馬菊英的作和鬧,劉向党家媳婦張秀芳沒少跟英芳抱怨過,所以,一想到妹妹既將要面對一個只會耍軟釘子的心機婆婆,英芳這會兒是真傷心。
趙東光在熱火朝天的掃雪,把小壯壯也拎了起來,挑著擔子倒雪。
趙小蓮把掃把遞給方紅霞,進了屋子,凍僵的兩隻手才要來替顧念化妝。
農村女人,一輩子到頭,就只有結婚這天,可以光明正大化回妝,平常要化了,那是不安分,是想當妖精,所以今天的妝才格外重要。
但是趙小蓮的手凍僵了,等顧念自己抹好雪花膏,想往上拍鴨蛋粉的時候,卻怎麼也把粉盒打不開。

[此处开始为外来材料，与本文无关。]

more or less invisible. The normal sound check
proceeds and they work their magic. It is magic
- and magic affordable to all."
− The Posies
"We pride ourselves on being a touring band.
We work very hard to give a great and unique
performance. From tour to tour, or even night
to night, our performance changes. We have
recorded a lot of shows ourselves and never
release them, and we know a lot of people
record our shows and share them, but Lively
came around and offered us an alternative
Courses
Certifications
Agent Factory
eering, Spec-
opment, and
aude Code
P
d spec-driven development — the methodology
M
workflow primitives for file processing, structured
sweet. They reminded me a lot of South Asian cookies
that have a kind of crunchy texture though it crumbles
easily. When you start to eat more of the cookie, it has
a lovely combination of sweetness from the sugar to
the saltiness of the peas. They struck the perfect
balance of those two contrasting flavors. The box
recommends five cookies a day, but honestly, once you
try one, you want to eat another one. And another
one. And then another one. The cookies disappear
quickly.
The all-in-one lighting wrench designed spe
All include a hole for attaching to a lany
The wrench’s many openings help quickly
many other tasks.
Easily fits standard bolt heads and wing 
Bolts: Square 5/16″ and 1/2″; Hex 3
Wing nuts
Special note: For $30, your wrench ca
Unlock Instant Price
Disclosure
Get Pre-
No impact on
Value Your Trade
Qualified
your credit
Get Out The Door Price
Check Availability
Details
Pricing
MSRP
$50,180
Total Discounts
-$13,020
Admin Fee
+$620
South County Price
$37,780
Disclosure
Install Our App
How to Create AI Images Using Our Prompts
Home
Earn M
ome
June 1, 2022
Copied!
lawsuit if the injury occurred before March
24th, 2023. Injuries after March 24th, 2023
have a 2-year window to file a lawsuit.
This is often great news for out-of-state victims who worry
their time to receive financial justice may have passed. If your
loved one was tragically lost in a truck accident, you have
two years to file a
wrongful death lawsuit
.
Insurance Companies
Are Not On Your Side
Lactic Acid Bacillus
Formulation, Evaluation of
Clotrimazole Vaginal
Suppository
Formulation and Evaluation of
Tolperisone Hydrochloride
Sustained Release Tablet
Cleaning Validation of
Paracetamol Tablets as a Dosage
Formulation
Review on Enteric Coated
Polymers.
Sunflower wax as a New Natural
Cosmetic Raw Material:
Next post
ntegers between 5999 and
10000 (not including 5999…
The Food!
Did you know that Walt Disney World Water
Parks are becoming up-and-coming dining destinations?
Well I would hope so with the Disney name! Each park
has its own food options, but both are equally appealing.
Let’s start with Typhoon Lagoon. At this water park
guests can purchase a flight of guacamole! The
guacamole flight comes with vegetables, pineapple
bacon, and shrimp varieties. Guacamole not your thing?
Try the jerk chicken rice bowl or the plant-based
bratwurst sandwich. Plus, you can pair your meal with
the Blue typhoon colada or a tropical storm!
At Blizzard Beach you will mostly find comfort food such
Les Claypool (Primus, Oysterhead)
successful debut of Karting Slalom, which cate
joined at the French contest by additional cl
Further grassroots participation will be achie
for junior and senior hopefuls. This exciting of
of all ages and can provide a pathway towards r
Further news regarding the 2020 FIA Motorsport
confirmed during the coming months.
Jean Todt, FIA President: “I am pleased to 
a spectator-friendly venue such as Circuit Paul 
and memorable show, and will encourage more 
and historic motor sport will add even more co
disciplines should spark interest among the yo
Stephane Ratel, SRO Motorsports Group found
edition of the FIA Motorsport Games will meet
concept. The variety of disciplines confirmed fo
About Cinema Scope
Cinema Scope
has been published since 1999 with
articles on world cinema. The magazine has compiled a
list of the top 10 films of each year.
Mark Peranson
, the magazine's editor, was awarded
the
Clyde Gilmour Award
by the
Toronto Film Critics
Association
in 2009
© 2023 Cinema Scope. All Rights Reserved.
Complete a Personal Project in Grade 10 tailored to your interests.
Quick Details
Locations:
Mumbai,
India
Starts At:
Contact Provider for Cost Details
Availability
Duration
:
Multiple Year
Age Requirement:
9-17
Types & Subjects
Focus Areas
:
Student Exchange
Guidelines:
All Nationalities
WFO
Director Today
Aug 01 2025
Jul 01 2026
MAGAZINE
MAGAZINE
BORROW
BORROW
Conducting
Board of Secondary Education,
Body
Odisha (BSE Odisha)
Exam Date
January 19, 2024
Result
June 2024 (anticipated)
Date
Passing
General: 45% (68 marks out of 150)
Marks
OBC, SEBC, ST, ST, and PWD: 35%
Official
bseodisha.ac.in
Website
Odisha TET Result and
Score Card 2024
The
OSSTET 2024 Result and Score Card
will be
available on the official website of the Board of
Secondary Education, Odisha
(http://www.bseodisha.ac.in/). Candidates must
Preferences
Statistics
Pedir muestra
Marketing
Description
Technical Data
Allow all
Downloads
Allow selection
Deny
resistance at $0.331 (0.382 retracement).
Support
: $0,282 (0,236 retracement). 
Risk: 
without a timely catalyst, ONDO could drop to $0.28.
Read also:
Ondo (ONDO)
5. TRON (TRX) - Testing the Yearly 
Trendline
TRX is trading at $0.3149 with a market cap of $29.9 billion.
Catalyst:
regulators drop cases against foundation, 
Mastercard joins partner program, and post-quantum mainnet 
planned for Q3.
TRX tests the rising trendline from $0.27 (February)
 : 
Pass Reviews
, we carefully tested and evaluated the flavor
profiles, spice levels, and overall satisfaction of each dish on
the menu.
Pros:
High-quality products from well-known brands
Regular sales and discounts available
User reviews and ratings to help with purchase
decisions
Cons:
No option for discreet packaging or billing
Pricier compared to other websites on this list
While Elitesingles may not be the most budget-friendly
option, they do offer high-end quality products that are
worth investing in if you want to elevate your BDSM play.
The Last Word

還是顧念把粉盒接了過來,拿手指沾上粉,輕輕往自己臉上拍著。
“妹,我和毛文斌又合好啦,我還了周廠長的五十塊,他又悄悄貼了我五十呢,嘻嘻。”英芳笑嘻嘻的湊了過,扭開口紅,悄悄往自己嘴上塗著。
“那你們啥時候結婚,婚期定了嗎。”顧念說。
英芳自己塗完,往自己的手上親了個唇印說:“還沒到那一步呢,我們先談著唄。”
顧念說輕輕嗯了一聲,也只笑了一下,仿佛這件事情跟自己沒有任何關係一樣。
壯壯今天最高興,紅白喜事上小兒無忌,今天不論他說啥還是幹了啥,長輩都不會責備他。而且昨天晚上方紅霞還不停的暗示他,今天一定要把門堵好,拿個大紅包。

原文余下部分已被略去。